James: Not just in the Walker Roaders, but in Cranky George and before that the Low and Sweet Orchestra (with Zander Schloss, Mike Martt, Tom Barta, Dermot and Kieran Mulroney and Will Hughes) and before that (and after that too) with the Pogues – what I wanted to do was offer up a bit of hilarity in the fast songs, pure but understated emotion in the slow ones, the sound of a sense of justice, I suppose, in the angry songs. Whatever – whatever – the ‘justice’ thing sounds pompous. I don’t mean to be pompous. What I can’t stand is watching people enjoying too much what they play. It’s not for the player. The enjoyment, the emotions, are for the audience. The bands I’ve been in have been delivery systems, catalysts, I suppose. I hate to see musicians enjoying what they do, how good they are. It’s like laughing because you know the fucking punchline of a joke.
Punk Globe: You’ve been a part of many different projects - starting from Low and Sweet Orchestra and ending with your activity with Cranky George. I’d like to ask you about your last LP. Listening to it, I thought that you, as a band, broke from classical tradition of celtic-punk. So did you want to record a calmer and more lyrical album?
James: You mean the Cranky George record, “Fat Lot of Good”? Most of the songs were written by Kieran. I wrote maybe four of them – one of them I suppose in the ‘classical tradition’ of celtic-punk (‘Greenland’s Ice’). Dermot wrote one. Kieran, Dermot and I were neighbours once, a while ago. What sound we stumbled upon came from jamming in Dermot’s garage with cello, violin and accordion. So, I guess it was calmer because of the instrumentation. When we added lyrics, I don’t know – Kieran’s a writer by trade. I’m a writer by pretension. After our work with the Low and Sweet Orchestra (where we were regarded as the ‘colour’), the Cranky George sound was the one we ended up with – wordy lyrics, lavish arrangements, maybe. We worked on the record as a band for years, let it rest for a bit, and then took it up again to finish it.
Punk Globe: But how hard it was for you to get a common language with all these people ? As playing celtic-punk you must take into account some soft traditions of celtic music with punk and hardcore energy and rage. So how did you find a balance between the people and the tunes ?

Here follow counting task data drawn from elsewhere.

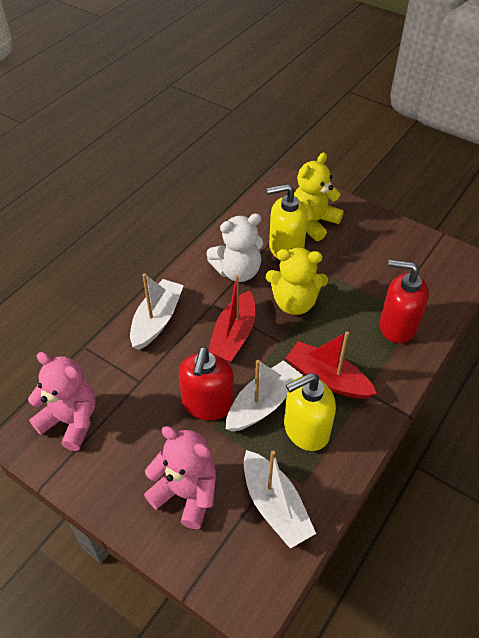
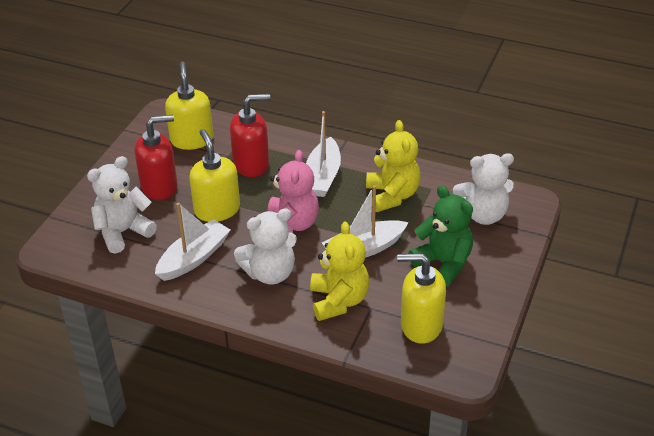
green teddy bear: none = 0 -> [408,185,473,286] = 1
pink teddy bear: [28,352,96,451] [144,426,216,529] = 2 -> [268,150,319,233] = 1
red boat: [208,275,255,363] [286,331,377,399] = 2 -> none = 0
white teddy bear: [206,213,263,282] = 1 -> [87,156,157,253] [234,208,297,285] [453,153,514,225] = 3
yellow soap dispenser: [267,184,308,259] [284,373,336,451] = 2 -> [165,62,213,150] [189,129,240,222] [397,253,446,344] = 3

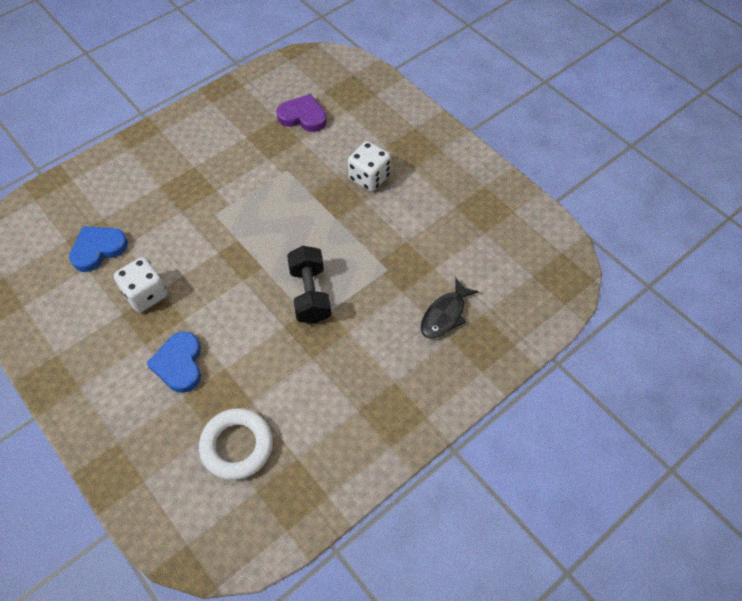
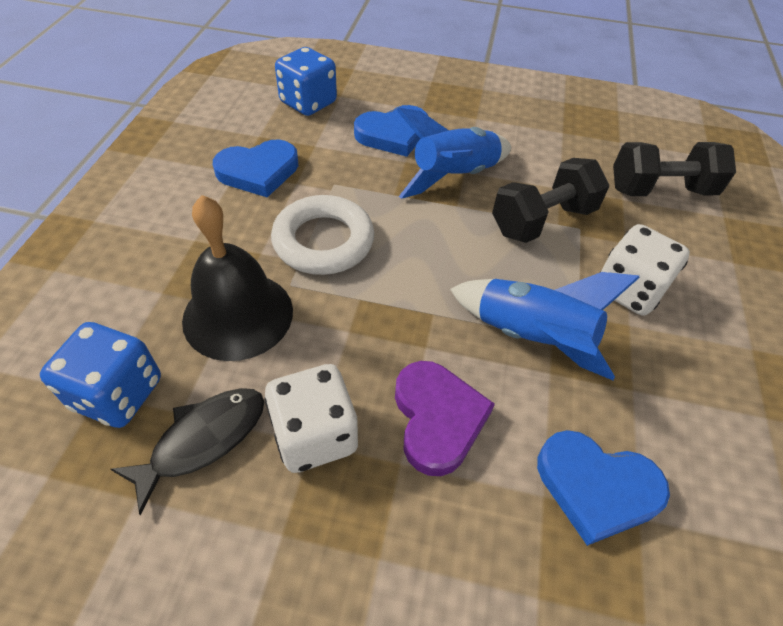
black bell: none = 0 -> [182,195,293,361] = 1
black dumbbell: [287,246,331,324] = 1 -> [492,158,609,243] [613,142,736,196] = 2
blue dice: none = 0 -> [40,322,161,428] [275,47,337,116] = 2
blue heart: [69,226,128,272] [146,331,201,393] = 2 -> [213,139,299,197] [354,105,428,157] [537,430,670,546] = 3
blue rocket: none = 0 -> [397,108,512,199] [450,272,640,380] = 2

James: Zander Schloss and Mike Martt came from an LA punk background (Tex and the Horseheads, Circle Jerks). Zander was Joe Strummer’s guitar player for a long time. Kieran and Dermot and my sound came from – I don’t know: both guys were part of a family quintet of sibling string players and were classically trained. Both are fantastic singers. Kieran was in a barbershop quartet at college. As brothers they had a relationship I could only stand back and admire, when it came to music. So, the combination of punk has-beens and sibling cello and violin players was fairly original I’d say. I tacked a course in between.
Punk Globe: There is an opinion that the more energy in the composition\song, the more dynamic it is. And talking in general I can say that it’s true. But The Pogues had lots of lyrical and almost ballad-like compositions with strong and catchy dynamics. Like “Lullaby to London”, “Fairytale to New York”, and lots of others. What’s the secret,on how make your listeners feel what you feel ?
James: Well, that equation makes sense on the face of it. The secret to making one’s listeners feel what we feel is I suppose ‘giving out’ I suppose – generosity, brazenness, audaciousness and a bit of pretension (the French regard ‘prétension’ as a positive quality).